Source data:
────────────────────────────────────────

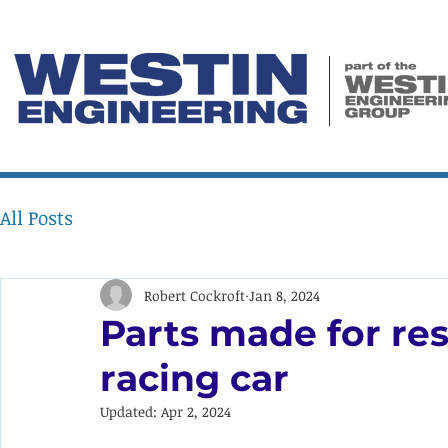
All Posts
Robert Cockroft
Jan 8, 2024
Parts made for res
racing car
Updated:
Apr 2, 2024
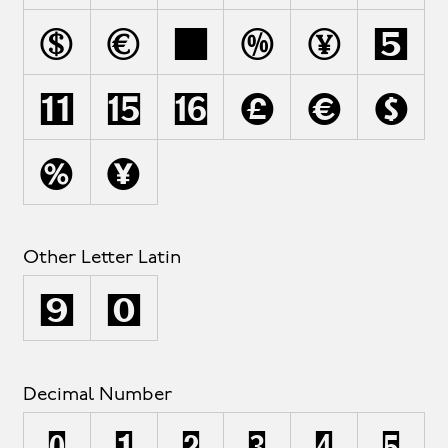
r
s
ß
t
u
ú
ù
û
ü
v
w
x
y
z
Other Letter Latin
ª
º
Decimal Number
0
1
2
3
4
5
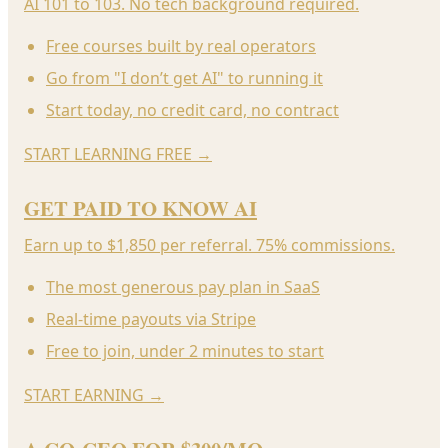
AI 101 to 103. No tech background required.
Free courses built by real operators
Go from "I don’t get AI" to running it
Start today, no credit card, no contract
START LEARNING FREE
→
GET PAID TO KNOW AI
Earn up to $1,850 per referral. 75% commissions.
The most generous pay plan in SaaS
Real-time payouts via Stripe
Free to join, under 2 minutes to start
START EARNING
→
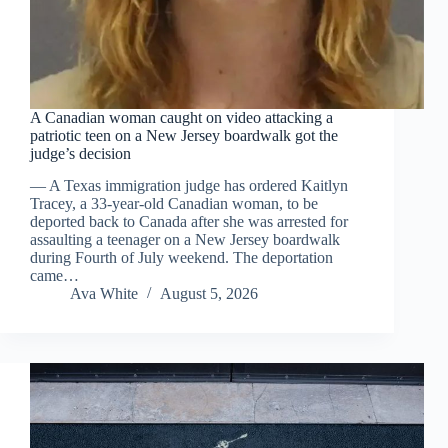
A Canadian woman caught on video attacking a
patriotic teen on a New Jersey boardwalk got the
judge’s decision
— A Texas immigration judge has ordered Kaitlyn
Tracey, a 33-year-old Canadian woman, to be
deported back to Canada after she was arrested for
assaulting a teenager on a New Jersey boardwalk
during Fourth of July weekend. The deportation
came…
Ava White
August 5, 2026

────────────────────────────────────────

■ EXERCISE DESCRIPTION ■
Reproduce the material word for word, starting with the line that contains "A Canadian woman caught on video attacking a" and going on through the last line of the material. Include nothing before that line.

■ RESULT OF THIS EXERCISE ■
A Canadian woman caught on video attacking a
patriotic teen on a New Jersey boardwalk got the
judge’s decision
— A Texas immigration judge has ordered Kaitlyn
Tracey, a 33-year-old Canadian woman, to be
deported back to Canada after she was arrested for
assaulting a teenager on a New Jersey boardwalk
during Fourth of July weekend. The deportation
came…
Ava White
August 5, 2026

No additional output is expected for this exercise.